===== Entries supplied =====
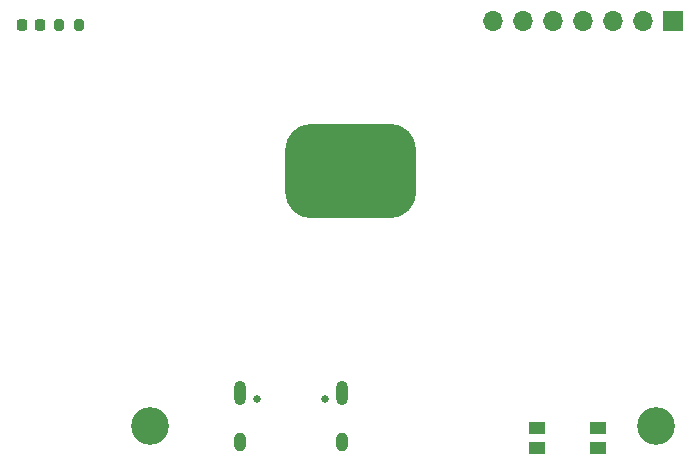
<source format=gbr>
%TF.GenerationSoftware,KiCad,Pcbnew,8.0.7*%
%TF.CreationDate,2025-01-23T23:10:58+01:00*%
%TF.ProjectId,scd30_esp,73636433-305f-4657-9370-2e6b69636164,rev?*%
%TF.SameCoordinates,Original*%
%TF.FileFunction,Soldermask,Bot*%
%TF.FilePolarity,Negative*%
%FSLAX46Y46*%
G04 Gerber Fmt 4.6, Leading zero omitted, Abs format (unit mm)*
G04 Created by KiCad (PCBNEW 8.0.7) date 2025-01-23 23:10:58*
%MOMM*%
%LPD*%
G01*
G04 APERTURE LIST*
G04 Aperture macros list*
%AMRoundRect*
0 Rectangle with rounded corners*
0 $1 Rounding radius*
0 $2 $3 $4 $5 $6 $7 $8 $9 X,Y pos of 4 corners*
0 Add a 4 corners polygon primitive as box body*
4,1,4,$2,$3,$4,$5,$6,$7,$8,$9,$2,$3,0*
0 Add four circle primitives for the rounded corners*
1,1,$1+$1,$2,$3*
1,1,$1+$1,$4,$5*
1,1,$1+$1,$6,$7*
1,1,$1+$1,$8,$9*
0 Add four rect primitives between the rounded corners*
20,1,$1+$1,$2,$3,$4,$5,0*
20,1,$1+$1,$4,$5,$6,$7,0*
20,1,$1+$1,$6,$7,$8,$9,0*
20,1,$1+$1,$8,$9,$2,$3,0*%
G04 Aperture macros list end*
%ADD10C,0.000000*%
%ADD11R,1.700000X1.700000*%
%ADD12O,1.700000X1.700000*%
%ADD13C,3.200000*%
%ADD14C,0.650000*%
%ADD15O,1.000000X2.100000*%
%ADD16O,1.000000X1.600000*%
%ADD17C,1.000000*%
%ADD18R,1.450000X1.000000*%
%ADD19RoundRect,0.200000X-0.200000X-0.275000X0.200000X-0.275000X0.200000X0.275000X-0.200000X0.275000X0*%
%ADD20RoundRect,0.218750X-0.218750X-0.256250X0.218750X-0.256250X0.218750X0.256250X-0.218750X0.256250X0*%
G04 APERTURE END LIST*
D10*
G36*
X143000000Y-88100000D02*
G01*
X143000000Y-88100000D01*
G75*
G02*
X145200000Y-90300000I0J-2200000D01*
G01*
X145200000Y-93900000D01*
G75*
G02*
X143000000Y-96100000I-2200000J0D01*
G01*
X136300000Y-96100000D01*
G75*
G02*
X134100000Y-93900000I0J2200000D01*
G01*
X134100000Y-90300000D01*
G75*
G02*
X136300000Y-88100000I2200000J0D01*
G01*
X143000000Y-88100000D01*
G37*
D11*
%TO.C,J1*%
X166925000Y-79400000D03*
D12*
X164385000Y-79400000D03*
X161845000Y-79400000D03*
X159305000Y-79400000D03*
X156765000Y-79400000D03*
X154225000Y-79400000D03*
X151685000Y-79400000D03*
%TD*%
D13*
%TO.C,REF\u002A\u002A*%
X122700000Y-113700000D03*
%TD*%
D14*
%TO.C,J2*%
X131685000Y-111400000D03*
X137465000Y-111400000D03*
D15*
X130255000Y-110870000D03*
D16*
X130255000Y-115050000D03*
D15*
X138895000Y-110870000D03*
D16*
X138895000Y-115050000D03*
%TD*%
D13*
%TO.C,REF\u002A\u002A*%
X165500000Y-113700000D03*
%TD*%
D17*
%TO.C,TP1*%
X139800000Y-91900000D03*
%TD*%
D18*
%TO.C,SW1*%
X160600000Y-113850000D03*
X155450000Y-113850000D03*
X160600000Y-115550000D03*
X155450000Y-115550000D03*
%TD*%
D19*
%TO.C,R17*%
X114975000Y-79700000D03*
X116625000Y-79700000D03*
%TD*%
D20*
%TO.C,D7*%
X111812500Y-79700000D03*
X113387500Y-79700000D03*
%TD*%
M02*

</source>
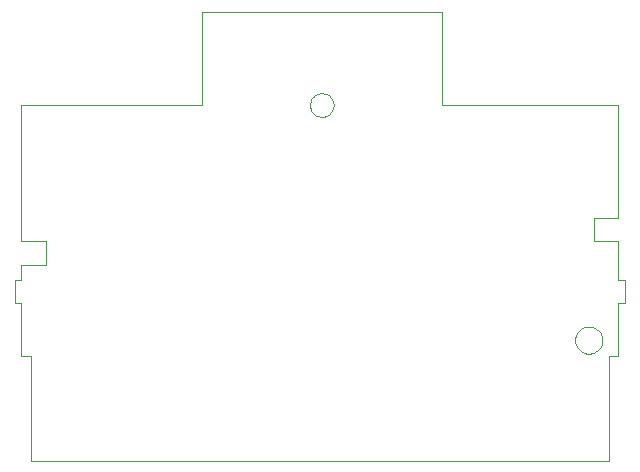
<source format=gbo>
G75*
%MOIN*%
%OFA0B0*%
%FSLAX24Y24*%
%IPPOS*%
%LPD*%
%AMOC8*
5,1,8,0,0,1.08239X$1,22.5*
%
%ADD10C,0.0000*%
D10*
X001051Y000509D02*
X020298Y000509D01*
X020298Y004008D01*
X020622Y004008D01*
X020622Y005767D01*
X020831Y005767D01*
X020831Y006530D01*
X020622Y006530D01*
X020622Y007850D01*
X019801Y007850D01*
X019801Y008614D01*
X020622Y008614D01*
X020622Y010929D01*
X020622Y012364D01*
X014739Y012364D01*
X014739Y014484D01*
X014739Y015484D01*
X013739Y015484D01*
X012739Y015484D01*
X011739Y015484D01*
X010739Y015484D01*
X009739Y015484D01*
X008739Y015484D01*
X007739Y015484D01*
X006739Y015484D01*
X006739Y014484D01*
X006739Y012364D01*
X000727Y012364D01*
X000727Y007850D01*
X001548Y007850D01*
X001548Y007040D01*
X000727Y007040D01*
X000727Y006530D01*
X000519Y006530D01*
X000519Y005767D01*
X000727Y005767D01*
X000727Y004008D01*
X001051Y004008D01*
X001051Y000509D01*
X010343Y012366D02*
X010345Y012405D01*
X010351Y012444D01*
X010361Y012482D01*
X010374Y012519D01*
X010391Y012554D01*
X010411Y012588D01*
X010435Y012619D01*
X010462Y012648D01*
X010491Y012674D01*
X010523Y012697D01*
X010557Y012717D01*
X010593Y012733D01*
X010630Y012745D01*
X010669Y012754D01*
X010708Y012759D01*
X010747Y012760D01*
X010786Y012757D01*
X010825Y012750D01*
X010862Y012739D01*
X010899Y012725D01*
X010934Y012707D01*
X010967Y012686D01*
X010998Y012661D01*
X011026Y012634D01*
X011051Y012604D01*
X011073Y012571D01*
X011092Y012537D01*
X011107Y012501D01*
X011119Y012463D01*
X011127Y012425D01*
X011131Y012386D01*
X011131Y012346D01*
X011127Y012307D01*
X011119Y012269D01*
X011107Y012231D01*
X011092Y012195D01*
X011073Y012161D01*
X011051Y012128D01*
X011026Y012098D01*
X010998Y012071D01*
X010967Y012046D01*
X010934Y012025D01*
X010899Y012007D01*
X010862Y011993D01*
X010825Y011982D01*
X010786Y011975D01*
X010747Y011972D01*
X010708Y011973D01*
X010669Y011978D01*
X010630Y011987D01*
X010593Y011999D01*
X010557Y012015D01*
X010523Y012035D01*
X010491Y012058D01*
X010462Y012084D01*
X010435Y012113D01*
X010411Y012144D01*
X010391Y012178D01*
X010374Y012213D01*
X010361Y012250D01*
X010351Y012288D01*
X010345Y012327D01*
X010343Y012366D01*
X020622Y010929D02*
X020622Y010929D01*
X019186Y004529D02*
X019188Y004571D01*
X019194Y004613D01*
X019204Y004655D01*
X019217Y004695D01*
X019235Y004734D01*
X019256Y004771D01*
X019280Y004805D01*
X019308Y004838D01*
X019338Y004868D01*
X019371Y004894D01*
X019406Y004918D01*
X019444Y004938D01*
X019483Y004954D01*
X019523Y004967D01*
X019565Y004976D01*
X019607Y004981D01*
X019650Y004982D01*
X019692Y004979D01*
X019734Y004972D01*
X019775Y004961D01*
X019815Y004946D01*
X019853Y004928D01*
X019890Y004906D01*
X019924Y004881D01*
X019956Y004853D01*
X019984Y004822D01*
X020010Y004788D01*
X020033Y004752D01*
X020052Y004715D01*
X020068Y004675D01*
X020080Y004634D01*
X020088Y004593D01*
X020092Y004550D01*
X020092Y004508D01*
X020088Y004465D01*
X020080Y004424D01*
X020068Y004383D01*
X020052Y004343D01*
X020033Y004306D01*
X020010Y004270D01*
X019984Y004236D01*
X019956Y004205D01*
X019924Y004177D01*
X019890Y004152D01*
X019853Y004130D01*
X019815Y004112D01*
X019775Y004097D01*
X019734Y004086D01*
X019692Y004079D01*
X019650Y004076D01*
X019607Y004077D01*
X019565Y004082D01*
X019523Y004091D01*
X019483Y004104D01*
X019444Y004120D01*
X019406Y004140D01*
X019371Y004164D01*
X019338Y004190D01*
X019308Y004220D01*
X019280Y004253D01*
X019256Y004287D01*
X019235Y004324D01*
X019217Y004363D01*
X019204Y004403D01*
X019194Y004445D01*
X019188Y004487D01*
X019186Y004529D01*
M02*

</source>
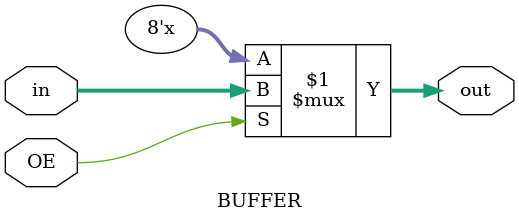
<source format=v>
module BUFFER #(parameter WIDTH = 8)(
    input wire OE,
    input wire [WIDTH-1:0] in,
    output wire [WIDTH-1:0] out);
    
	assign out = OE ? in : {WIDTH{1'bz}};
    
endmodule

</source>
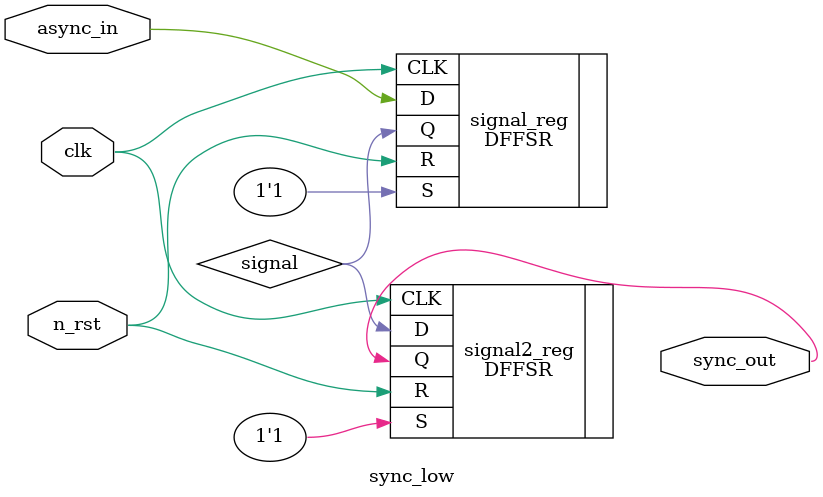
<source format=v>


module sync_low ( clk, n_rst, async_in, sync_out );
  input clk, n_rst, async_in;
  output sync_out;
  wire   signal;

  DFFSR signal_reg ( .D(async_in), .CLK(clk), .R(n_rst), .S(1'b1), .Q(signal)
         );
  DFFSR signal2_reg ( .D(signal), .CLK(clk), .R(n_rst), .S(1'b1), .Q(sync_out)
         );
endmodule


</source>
=====
===== Entries supplied =====
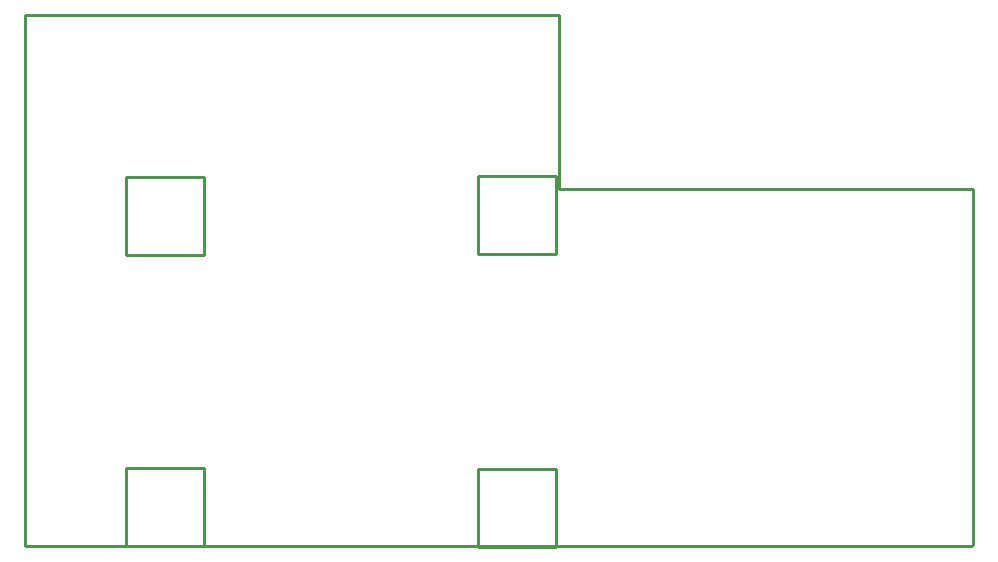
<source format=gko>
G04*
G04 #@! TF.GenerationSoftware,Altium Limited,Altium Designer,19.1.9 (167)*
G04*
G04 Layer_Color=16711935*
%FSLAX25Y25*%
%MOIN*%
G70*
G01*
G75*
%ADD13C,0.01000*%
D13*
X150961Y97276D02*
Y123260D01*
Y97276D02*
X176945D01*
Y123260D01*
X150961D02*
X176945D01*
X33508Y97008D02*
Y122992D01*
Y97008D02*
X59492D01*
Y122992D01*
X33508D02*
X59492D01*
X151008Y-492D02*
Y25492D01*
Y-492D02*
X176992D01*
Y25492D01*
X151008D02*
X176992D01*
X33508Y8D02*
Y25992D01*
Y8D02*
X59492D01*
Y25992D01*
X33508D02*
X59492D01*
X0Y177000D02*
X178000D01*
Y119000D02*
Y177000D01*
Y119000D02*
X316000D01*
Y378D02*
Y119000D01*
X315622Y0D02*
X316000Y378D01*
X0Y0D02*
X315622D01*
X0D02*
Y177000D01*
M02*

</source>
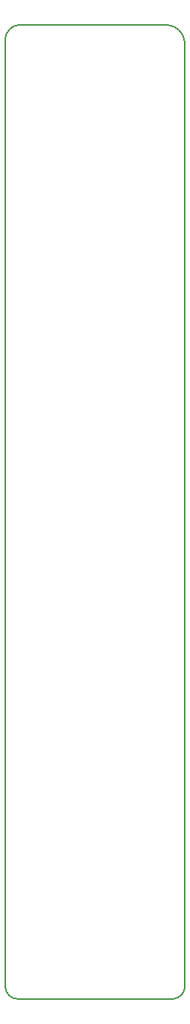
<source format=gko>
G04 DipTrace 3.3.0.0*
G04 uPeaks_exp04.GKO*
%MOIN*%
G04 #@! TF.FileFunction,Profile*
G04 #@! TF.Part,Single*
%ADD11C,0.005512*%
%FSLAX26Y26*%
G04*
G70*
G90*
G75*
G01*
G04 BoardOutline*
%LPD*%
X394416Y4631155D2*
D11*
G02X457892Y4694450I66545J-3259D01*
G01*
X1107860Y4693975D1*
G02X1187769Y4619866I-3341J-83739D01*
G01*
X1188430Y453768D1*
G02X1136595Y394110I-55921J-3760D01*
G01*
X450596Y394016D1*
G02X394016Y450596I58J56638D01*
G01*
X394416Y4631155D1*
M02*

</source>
=====
### [Required work]
Working from the entries above, please transcribe only the lines from the line with "X156765000Y-79400000D03*" through the line with "X014739Y015484D01*", exactly, with both end lines and without pictures.

### [Written solution]
X156765000Y-79400000D03*
X154225000Y-79400000D03*
X151685000Y-79400000D03*
%TD*%
D13*
%TO.C,REF\u002A\u002A*%
X122700000Y-113700000D03*
%TD*%
D14*
%TO.C,J2*%
X131685000Y-111400000D03*
X137465000Y-111400000D03*
D15*
X130255000Y-110870000D03*
D16*
X130255000Y-115050000D03*
D15*
X138895000Y-110870000D03*
D16*
X138895000Y-115050000D03*
%TD*%
D13*
%TO.C,REF\u002A\u002A*%
X165500000Y-113700000D03*
%TD*%
D17*
%TO.C,TP1*%
X139800000Y-91900000D03*
%TD*%
D18*
%TO.C,SW1*%
X160600000Y-113850000D03*
X155450000Y-113850000D03*
X160600000Y-115550000D03*
X155450000Y-115550000D03*
%TD*%
D19*
%TO.C,R17*%
X114975000Y-79700000D03*
X116625000Y-79700000D03*
%TD*%
D20*
%TO.C,D7*%
X111812500Y-79700000D03*
X113387500Y-79700000D03*
%TD*%
M02*

</source>
<source format=gbo>
G75*
%MOIN*%
%OFA0B0*%
%FSLAX24Y24*%
%IPPOS*%
%LPD*%
%AMOC8*
5,1,8,0,0,1.08239X$1,22.5*
%
%ADD10C,0.0000*%
D10*
X001051Y000509D02*
X020298Y000509D01*
X020298Y004008D01*
X020622Y004008D01*
X020622Y005767D01*
X020831Y005767D01*
X020831Y006530D01*
X020622Y006530D01*
X020622Y007850D01*
X019801Y007850D01*
X019801Y008614D01*
X020622Y008614D01*
X020622Y010929D01*
X020622Y012364D01*
X014739Y012364D01*
X014739Y014484D01*
X014739Y015484D01*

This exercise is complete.